Activity A
According to the thread on primitive pentanomials below, why is the question tagged irreducible-polynomial?

Text shown
※ ※ ※
Exists a binary primitive pentanomial of degree $n$, for every $n\ge5$?

Question

Or, in other words, prove (or disprove) this conjecture:

$\forall n\ge5,\exists(i,j,k),n>i>j>k>0,\text{ such that}$
$\;x^n+x^i+x^j+x^k+1\text{ is a primitive polynomial in }GF(2)$.

Also: can we bound $i$ as a function of $n$?

See A132451 for small examples.

Note: the question is tagged irreducible-polynomial because primitive polynomials are a subclass of that.

Answer 1

I answered this question on another internet math forum a few years ago:

For $n>4$ exists a primitive pentanomial of degree $n$ with coef. in ${\bf Z}_2$
Posted: Jul 28, 2010 8:01 PM

In article <[email protected]>, Francois Grieu wrote:

Has this assertion been proved?
※ ※ ※
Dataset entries
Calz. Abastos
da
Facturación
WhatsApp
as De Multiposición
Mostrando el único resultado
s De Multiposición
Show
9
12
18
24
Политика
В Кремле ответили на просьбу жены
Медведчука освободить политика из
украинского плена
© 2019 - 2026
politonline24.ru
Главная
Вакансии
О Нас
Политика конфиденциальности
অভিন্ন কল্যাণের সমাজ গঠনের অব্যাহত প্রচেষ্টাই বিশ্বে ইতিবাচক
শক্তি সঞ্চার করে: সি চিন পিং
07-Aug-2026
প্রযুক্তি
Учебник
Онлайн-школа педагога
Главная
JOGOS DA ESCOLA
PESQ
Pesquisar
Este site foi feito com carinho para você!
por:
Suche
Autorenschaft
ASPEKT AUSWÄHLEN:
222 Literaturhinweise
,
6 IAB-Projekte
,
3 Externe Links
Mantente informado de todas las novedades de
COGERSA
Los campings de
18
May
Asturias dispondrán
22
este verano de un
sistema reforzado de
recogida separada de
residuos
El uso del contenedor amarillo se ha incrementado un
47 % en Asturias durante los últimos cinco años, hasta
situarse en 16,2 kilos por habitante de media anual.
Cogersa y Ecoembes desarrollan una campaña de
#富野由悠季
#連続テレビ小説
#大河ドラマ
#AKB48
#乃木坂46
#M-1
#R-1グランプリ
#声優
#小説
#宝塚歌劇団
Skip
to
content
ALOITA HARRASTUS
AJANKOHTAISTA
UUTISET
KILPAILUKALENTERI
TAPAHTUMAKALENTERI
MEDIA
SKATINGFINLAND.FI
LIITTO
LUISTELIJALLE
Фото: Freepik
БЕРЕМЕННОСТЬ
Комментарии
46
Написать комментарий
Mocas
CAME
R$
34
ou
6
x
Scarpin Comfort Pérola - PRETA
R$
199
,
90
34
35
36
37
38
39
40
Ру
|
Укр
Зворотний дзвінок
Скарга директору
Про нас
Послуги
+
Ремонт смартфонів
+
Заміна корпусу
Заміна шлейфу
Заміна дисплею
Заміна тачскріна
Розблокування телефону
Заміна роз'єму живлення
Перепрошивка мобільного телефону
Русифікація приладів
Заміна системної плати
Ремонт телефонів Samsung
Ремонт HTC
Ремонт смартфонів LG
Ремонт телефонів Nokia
※ ※ ※
Activity B
Rewrite the lines of the dataset entries with every "Ремонт" changed to "Сервіс", leaving everything else as it is.

Your solution A
The question is tagged irreducible-polynomial because primitive polynomials are a subclass of irreducible polynomials.

Your solution B
Calz. Abastos
da
Facturación
WhatsApp
as De Multiposición
Mostrando el único resultado
s De Multiposición
Show
9
12
18
24
Политика
В Кремле ответили на просьбу жены
Медведчука освободить политика из
украинского плена
© 2019 - 2026
politonline24.ru
Главная
Вакансии
О Нас
Политика конфиденциальности
অভিন্ন কল্যাণের সমাজ গঠনের অব্যাহত প্রচেষ্টাই বিশ্বে ইতিবাচক
শক্তি সঞ্চার করে: সি চিন পিং
07-Aug-2026
প্রযুক্তি
Учебник
Онлайн-школа педагога
Главная
JOGOS DA ESCOLA
PESQ
Pesquisar
Este site foi feito com carinho para você!
por:
Suche
Autorenschaft
ASPEKT AUSWÄHLEN:
222 Literaturhinweise
,
6 IAB-Projekte
,
3 Externe Links
Mantente informado de todas las novedades de
COGERSA
Los campings de
18
May
Asturias dispondrán
22
este verano de un
sistema reforzado de
recogida separada de
residuos
El uso del contenedor amarillo se ha incrementado un
47 % en Asturias durante los últimos cinco años, hasta
situarse en 16,2 kilos por habitante de media anual.
Cogersa y Ecoembes desarrollan una campaña de
#富野由悠季
#連続テレビ小説
#大河ドラマ
#AKB48
#乃木坂46
#M-1
#R-1グランプリ
#声優
#小説
#宝塚歌劇団
Skip
to
content
ALOITA HARRASTUS
AJANKOHTAISTA
UUTISET
KILPAILUKALENTERI
TAPAHTUMAKALENTERI
MEDIA
SKATINGFINLAND.FI
LIITTO
LUISTELIJALLE
Фото: Freepik
БЕРЕМЕННОСТЬ
Комментарии
46
Написать комментарий
Mocas
CAME
R$
34
ou
6
x
Scarpin Comfort Pérola - PRETA
R$
199
,
90
34
35
36
37
38
39
40
Ру
|
Укр
Зворотний дзвінок
Скарга директору
Про нас
Послуги
+
Сервіс смартфонів
+
Заміна корпусу
Заміна шлейфу
Заміна дисплею
Заміна тачскріна
Розблокування телефону
Заміна роз'єму живлення
Перепрошивка мобільного телефону
Русифікація приладів
Заміна системної плати
Сервіс телефонів Samsung
Сервіс HTC
Сервіс смартфонів LG
Сервіс телефонів Nokia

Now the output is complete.